▶ Directions: In the entries below, find the line with "Movie Park zet" and the line with "Volg Looopings". Print those two and everything between them exactly, and nothing else.

▶ Data provided:
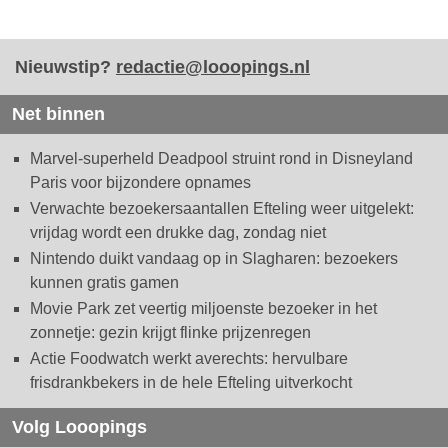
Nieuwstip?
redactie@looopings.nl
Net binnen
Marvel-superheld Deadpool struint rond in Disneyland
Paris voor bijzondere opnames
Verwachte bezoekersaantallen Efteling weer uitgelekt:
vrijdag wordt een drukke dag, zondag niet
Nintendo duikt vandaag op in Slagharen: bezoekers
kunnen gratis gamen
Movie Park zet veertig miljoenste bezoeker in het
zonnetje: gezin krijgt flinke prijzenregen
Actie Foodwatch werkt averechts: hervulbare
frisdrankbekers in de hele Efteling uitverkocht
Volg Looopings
...
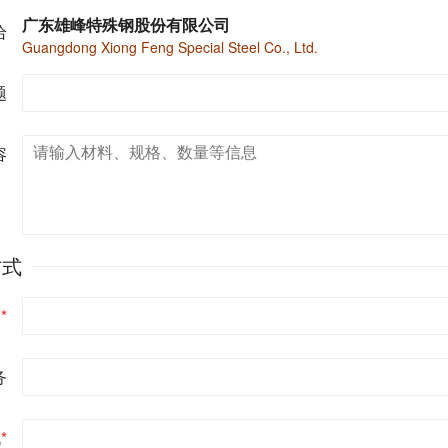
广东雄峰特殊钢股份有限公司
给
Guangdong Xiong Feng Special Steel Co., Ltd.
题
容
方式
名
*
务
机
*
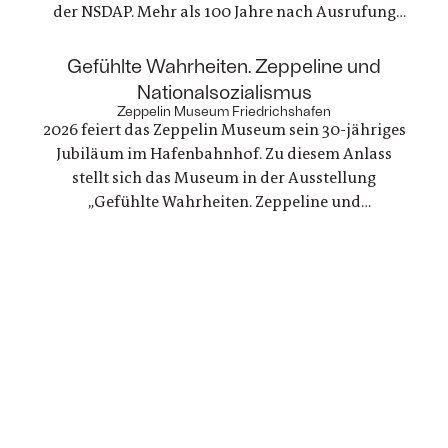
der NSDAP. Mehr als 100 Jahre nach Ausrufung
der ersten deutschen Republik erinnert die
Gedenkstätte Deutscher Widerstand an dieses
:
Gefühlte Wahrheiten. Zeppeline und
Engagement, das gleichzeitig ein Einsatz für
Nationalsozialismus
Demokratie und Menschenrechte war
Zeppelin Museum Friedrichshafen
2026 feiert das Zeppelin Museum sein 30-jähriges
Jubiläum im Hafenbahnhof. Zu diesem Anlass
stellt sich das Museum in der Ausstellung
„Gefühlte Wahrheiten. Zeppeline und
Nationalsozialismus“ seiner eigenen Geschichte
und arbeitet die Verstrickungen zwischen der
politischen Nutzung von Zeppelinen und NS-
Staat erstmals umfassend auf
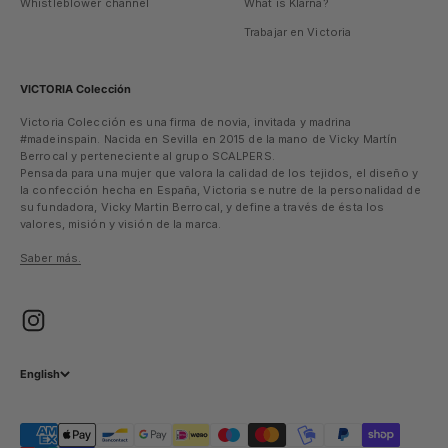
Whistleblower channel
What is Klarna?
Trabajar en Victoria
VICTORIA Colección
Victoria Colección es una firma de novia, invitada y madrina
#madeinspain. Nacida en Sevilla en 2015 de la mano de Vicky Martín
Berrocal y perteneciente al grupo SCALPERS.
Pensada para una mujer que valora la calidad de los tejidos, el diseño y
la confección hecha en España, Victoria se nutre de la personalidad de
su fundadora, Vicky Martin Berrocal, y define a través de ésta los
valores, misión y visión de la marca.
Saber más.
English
...
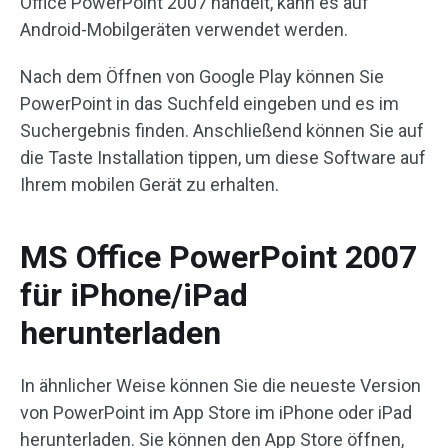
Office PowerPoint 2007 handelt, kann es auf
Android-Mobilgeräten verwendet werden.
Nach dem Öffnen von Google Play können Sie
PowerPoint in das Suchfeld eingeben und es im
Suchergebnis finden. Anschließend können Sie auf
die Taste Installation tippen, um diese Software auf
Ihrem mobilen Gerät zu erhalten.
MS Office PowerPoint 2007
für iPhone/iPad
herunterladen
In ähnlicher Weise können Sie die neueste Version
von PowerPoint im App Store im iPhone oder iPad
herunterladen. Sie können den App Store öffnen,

▶ Completed exercise:
Movie Park zet veertig miljoenste bezoeker in het
zonnetje: gezin krijgt flinke prijzenregen
Actie Foodwatch werkt averechts: hervulbare
frisdrankbekers in de hele Efteling uitverkocht
Volg Looopings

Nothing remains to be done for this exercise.